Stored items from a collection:
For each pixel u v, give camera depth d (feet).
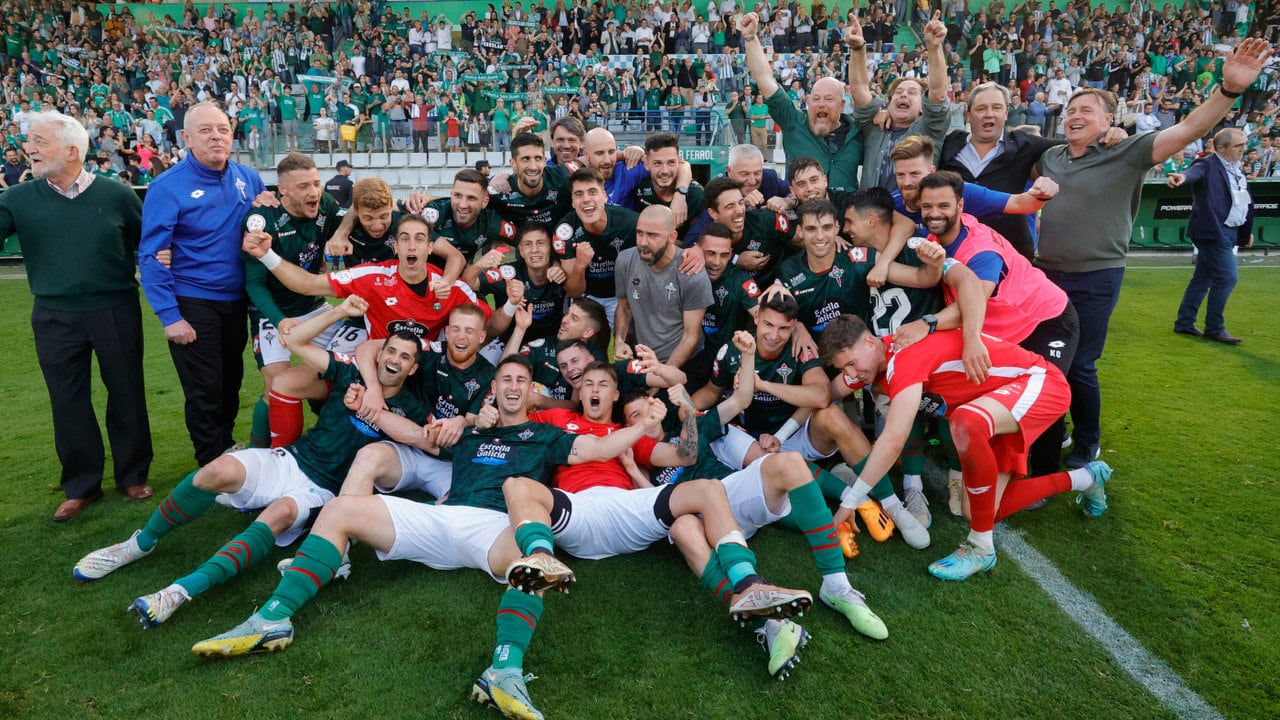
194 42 63.36
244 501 11.09
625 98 57.36
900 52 65.26
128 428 13.46
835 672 8.73
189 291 13.57
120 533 12.25
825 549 9.68
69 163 12.34
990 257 12.01
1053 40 67.62
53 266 12.50
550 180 16.34
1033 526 12.03
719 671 8.76
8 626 9.77
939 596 10.17
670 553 11.30
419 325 14.10
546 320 15.57
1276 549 11.11
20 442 16.16
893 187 16.02
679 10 70.85
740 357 12.82
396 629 9.55
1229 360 20.70
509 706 7.89
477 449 11.33
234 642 8.82
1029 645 9.17
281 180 13.41
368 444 11.89
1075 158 13.58
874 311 13.26
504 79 57.93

• [How to complete this task] Starting at the line that contains "1033 526 12.03", quote each remaining line of the entries above, unchanged.

• [Output of the exercise]
1033 526 12.03
719 671 8.76
8 626 9.77
939 596 10.17
670 553 11.30
419 325 14.10
546 320 15.57
1276 549 11.11
20 442 16.16
893 187 16.02
679 10 70.85
740 357 12.82
396 629 9.55
1229 360 20.70
509 706 7.89
477 449 11.33
234 642 8.82
1029 645 9.17
281 180 13.41
368 444 11.89
1075 158 13.58
874 311 13.26
504 79 57.93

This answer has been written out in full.